Private mortgage insurance, or PMI, is a cost of buying a new home that people often forget about. The idea behind PMI is easy to understand. When a buyer puts down less than 20% of the home's value, the mortgage lender takes on more risk. Most of the time, the lender will insist that you, the buyer, buy private mortgage insurance. This insurance will pay off your mortgage if you don't pay it.
Since PMI is an extra cost for the consumer, the federal government has put in place a number of rules about it. If you signed or will sign a mortgage after July 29, 1999, the lender must follow certain rules. The Homeowner's Protection Act of 1998 (HPA) became law at that time. Also, many states have their own laws about private mortgage insurance that are meant to protect homeowners and save them money.
The rules for private mortgage insurance can be hard to understand, just like many other parts of buying a new home. Here are some answers to questions that are often asked about PMI to help you understand it better.
Who must pay for PMI?
Most lenders require private mortgage insurance from home buyers who put down less than 20% of their home's total value or who borrow more than 80% of their home's total value. This is not, however, a hard and fast rule. Many lenders are making it easier for people who have good credit or who meet other requirements to get PMI.
What is the cost of PMI?
The premiums for private mortgage insurance are usually about.5% of the total amount of your loan. The PMI premium for the first year on a $100,000 mortgage will be about $500. For a $200,000 mortgage, the first year's premium will cost about $1,000. Since your premiums are based on how much you still owe on your mortgage, they tend to go down every year.
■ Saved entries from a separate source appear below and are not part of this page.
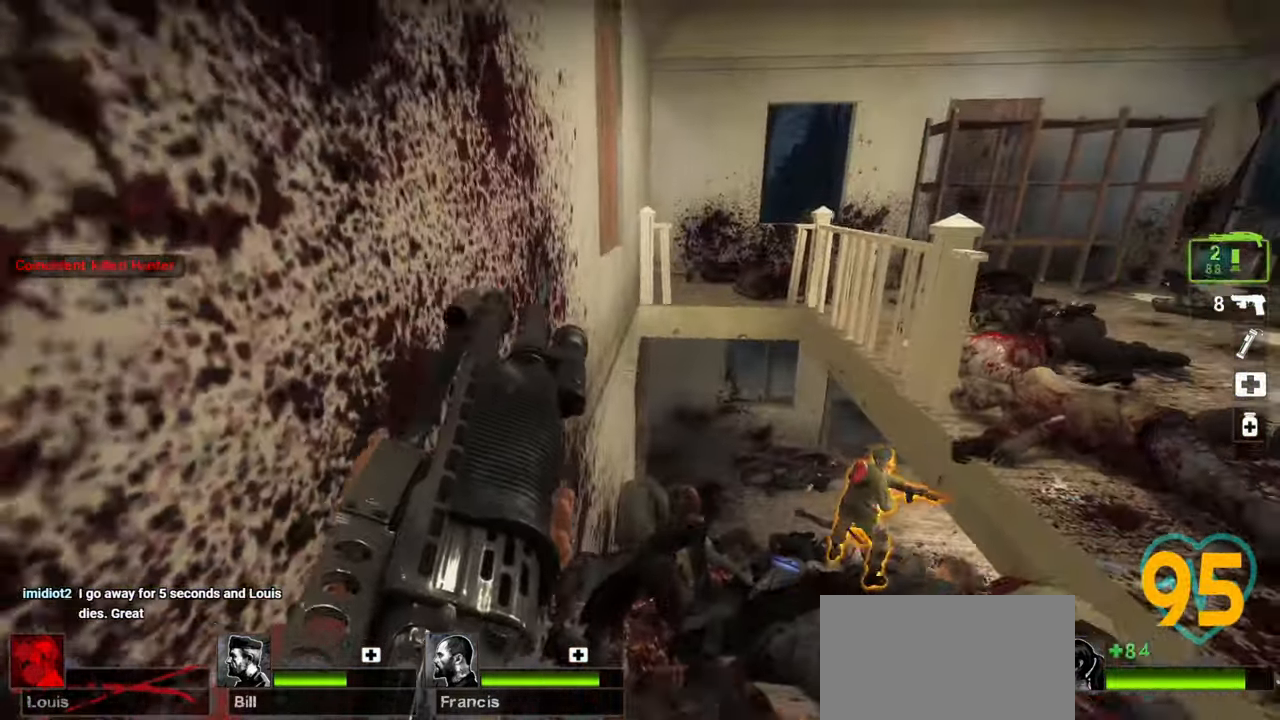
{"keys": ["w"], "mouse": [], "mouse_move": "left", "events": [[167, "d", "up"]]}
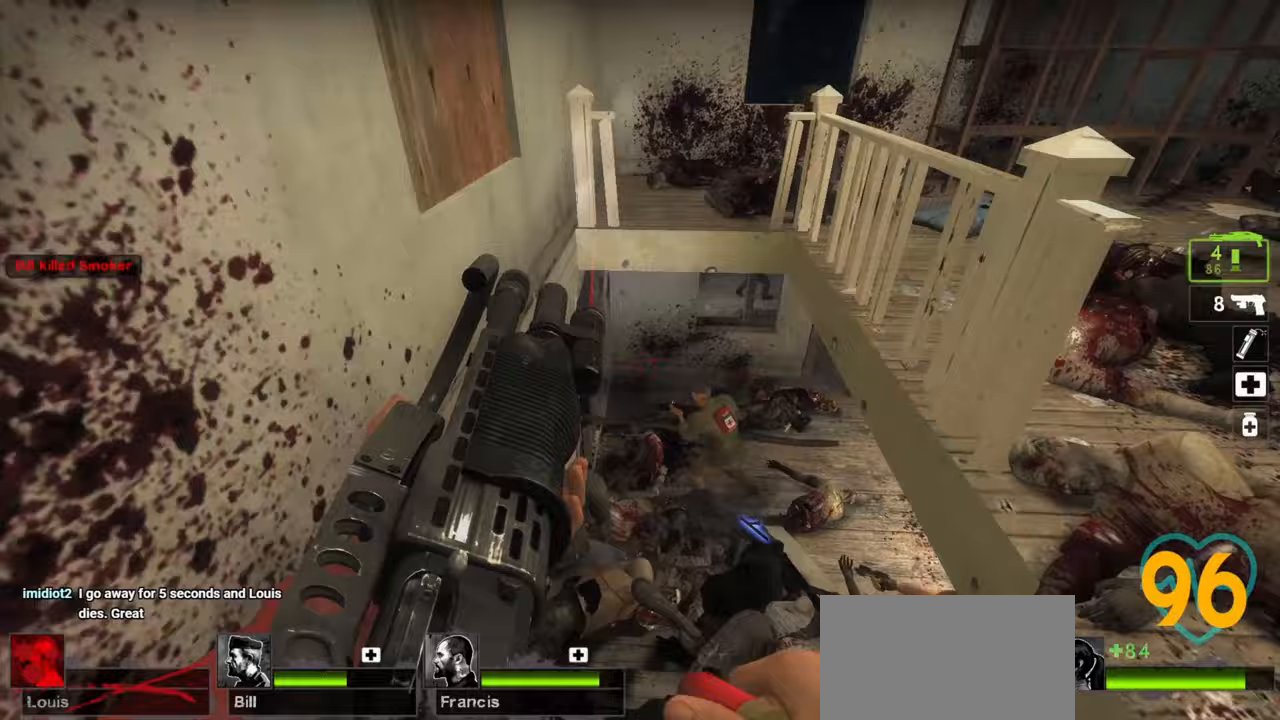
{"keys": ["d", "s"], "mouse": [], "mouse_move": "right", "events": [[200, "a", "down"], [233, "w", "up"], [333, "a", "up"], [333, "d", "down"], [333, "s", "down"]]}
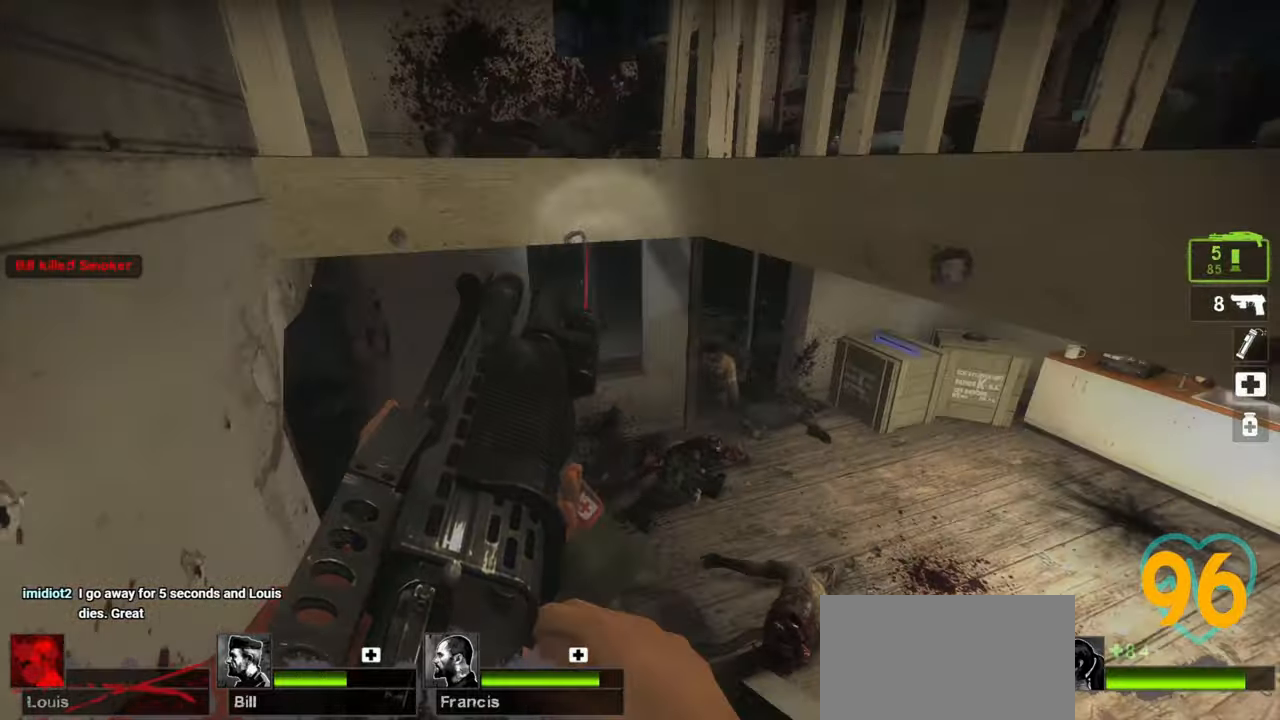
{"keys": ["ctrl", "d", "s"], "mouse": [], "mouse_move": "left", "events": [[17, "d", "up"], [67, "mouse_left", "down"], [117, "ctrl", "down"], [150, "mouse_left", "up"], [333, "d", "down"]]}
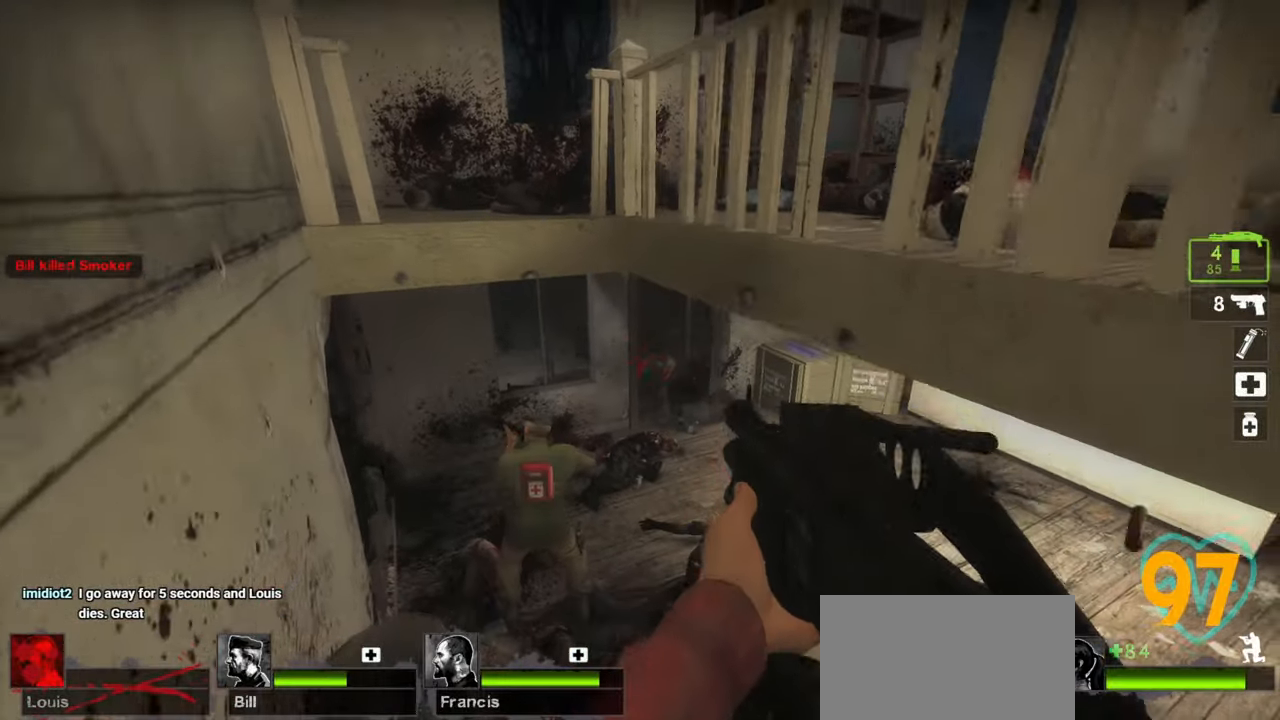
{"keys": ["ctrl", "d", "s"], "mouse": [], "mouse_move": "left", "events": [[83, "d", "up"], [117, "mouse_wheel", "down"], [217, "d", "down"], [267, "mouse_wheel", "up"]]}
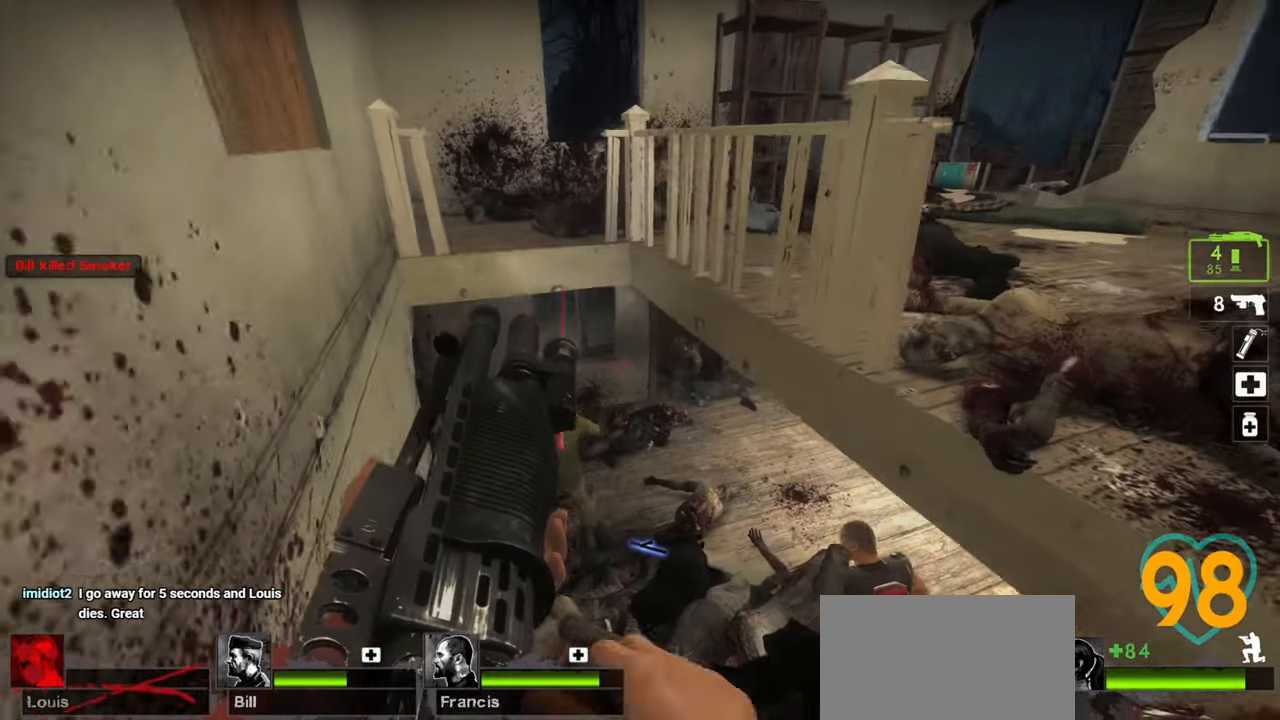
{"keys": ["d"], "mouse": [], "mouse_move": "right", "events": [[183, "ctrl", "up"], [317, "a", "down"], [367, "a", "up"], [417, "s", "up"]]}
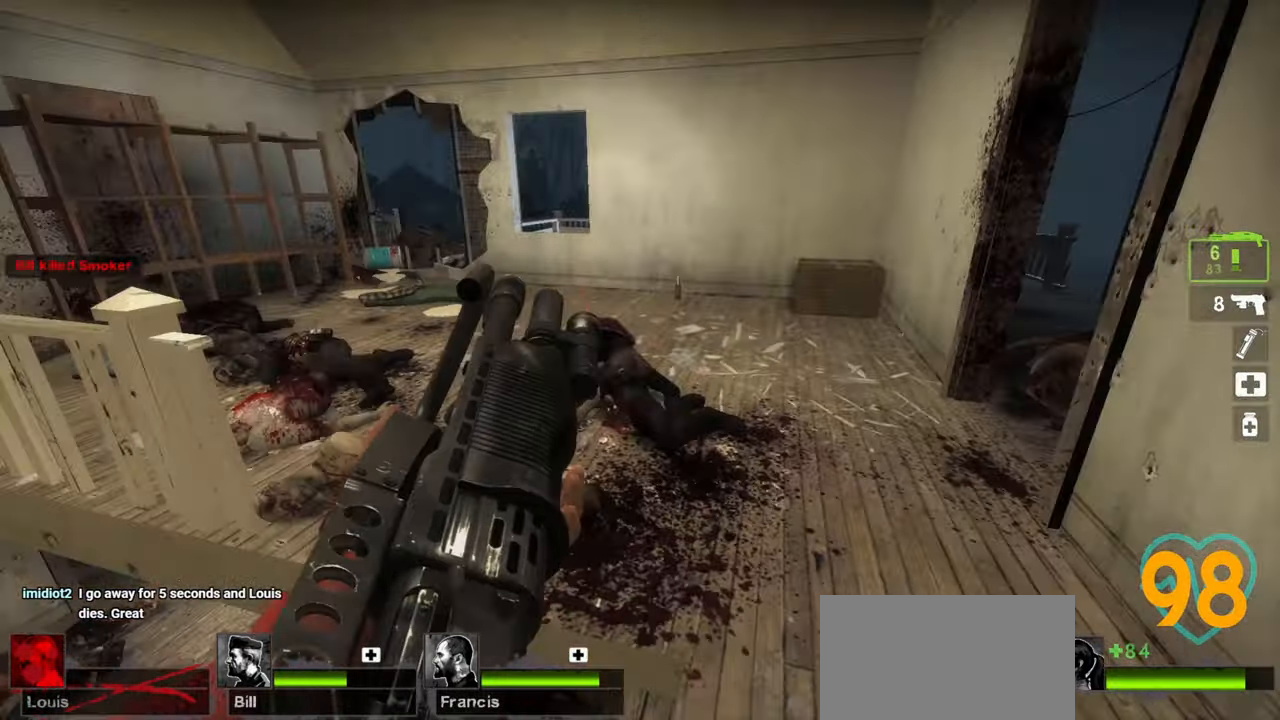
{"keys": ["w"], "mouse": [], "mouse_move": "up-right", "events": [[67, "w", "down"], [250, "d", "up"], [300, "a", "down"], [483, "a", "up"]]}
When do I need to pay the PMI premiums?
Most lenders want you to pay the first year's premium when you close, so don't forget to add it to your closing costs. In the following years, you'll pay it along with your monthly mortgage payment.
Do I have to pay PMI until I pay off my mortgage?
No. The length of time you have to keep PMI varies by state and lender, but you can usually get rid of it when your home is worth between 20% and 25% more than what you owe on it. The actual PMI percentage depends on your state's rate of mortgage defaults. Usually, there are also other requirements, like not being late on payments in the year before you ask for cancellation and not having any other mortgages or liens on your property.
How do I cancel my PMI?
Under the terms of the HPA, your lender must automatically cancel your PMI when you've paid down your mortgage to 78 percent of the original purchase price or the appraised value of your home when you bought it, whichever is less, as long as your mortgage payments are up to date when you reach 78 percent. If the mortgage was a high-risk loan, you can get to 77 percent equity.
What do I need to know from my mortgage lender?
When you close on a house, you need to know:
- The last day you can ask to get rid of PMI
- when your PMI will end without you doing anything
Once a year, you have to be told:
- your right to get rid of or cancel your PMI
- A phone number or address to call to find out when you can cancel your PMI
When your PMI is cancelled, you need to know:
- Your private mortgage insurance (PMI) has been cancelled, and you no longer have it.
Your private mortgage insurance premiums are no longer due.
All of this means that when you look into buying a home, you should be careful about PMI. Do your research and figure out what will work best for you.